とくに妊産婦、高齢者、身体障害者など、サポートが必要なことが多い人々に関わる仕事が中心になります。
具体的には、育児相談、無料健康診断の計画や実施、子どもの虐待防止など、幅広い仕事があります。
保健所に所属する医師や栄養士など、他の医療関係者と協力しながら業務を行ないます。
企業に勤務する「産業保健師 」
企業に所属して、社員の健康をケアするのが「産業保健師」です。
会社の社員であり、かつ保健師でもあるという立場です。保健師全体の1割弱が産業保健師として働いています。
産業保健師は、社員の健康診断の計画・実施を行なう他、近年は社員のメンタルケアに関わることが多くなっています。
この背景には、会社員の過労死や、過重労働によるうつ病の発症などが社会問題になっていることがあります。
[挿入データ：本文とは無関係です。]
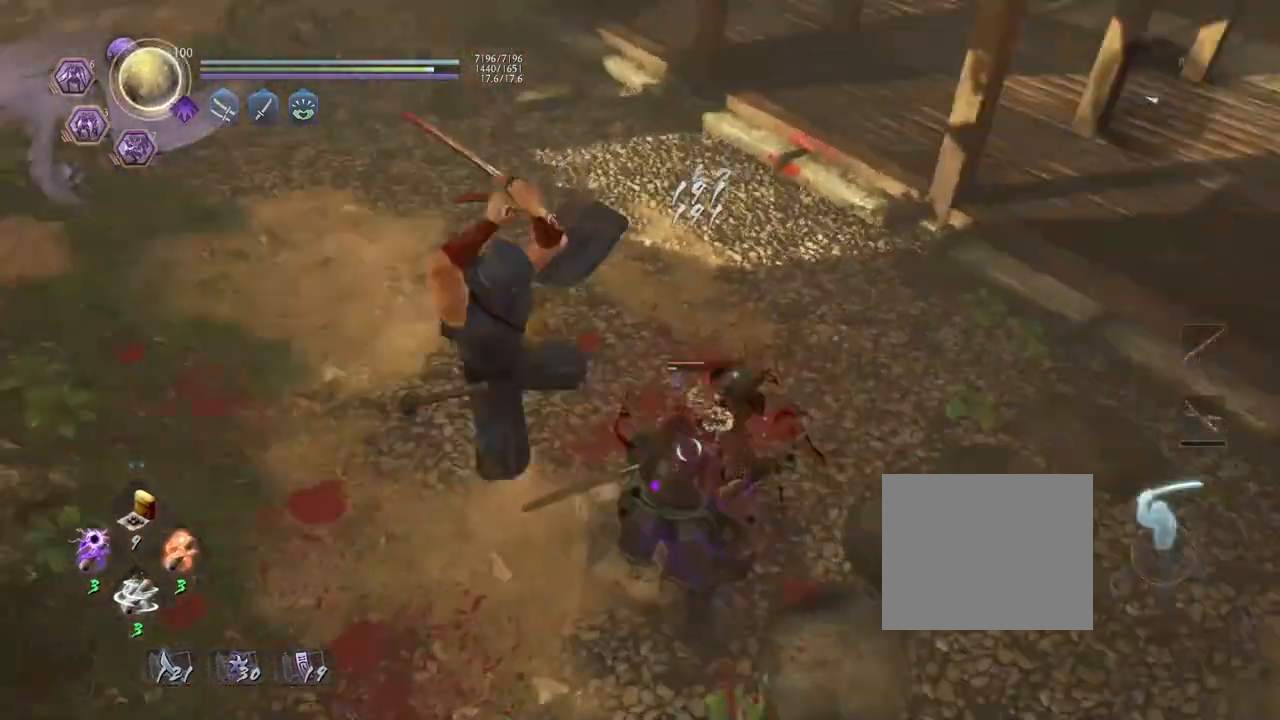
{"buttons": [], "left_stick": "center", "right_stick": "center", "events": [[50, "R1", "up"], [50, "SQUARE", "up"]]}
2015年からは従業員が50人以上いる会社では、年に1回、社員の「ストレスチェック」を行なうことが義務付けられました。
<出典>:ストレスチェック制度関係 Q&A(目次) /厚生労働省
産業保健師がいる企業では、このストレスチェックも保健師の仕事になります。
学校に勤務する「学校保健師」
小・中・高校の「保健室の先生」が学校保健師で、正式名称は「養護教諭」といいます。
保健室の先生は、養護教諭免許をもつ保健師で、公立学校の場合は公務員でもあるということになります。
私立の学校では、養護教諭免許がない保健師でも保健室の先生になることは可能です。
また短大や大学では看護師免許だけでも保健室勤務ができます。
学校保健師の仕事は、学校内での軽いけがの手当てをする他、「病院に行く必要があるかどうかの判断」も任されます。
定期検診の手配や校内の衛生管理も学校保健師の仕事です。思春期の生徒のメンタルケアや性教育なども行ないます。
<関連記事>:学校保健師の仕事内容は?
病院に勤務する「病院保健師 」
病院保健師は病院に所属して、院内感染の予防などの仕事をします。
「健康診断センター」がある病院では、そこで働くことになります。
看護師といっしょに働く職場なので、人手が足りないときには、看護師の仕事を手伝う場合もあるのが他の保険師と違う点です。
患者の自宅を訪ねて健康指導をする「訪問看護」も病院保健師の仕事の1つです。
保健師になるために必要な資格は?
保健師なるために必要な資格や、その取得方法について見ていきましょう。
看護師資格と保健師資格が必要
保健師になるためには、看護師免許と保健師免許の両方が必要です。
学校保健師になるには、この2つの他に養護教諭免許も必要です。
この3つの資格を1つずつ取っていく方法もありますが、実際は1つの教育機関で同時取得を目指すのが一般的です。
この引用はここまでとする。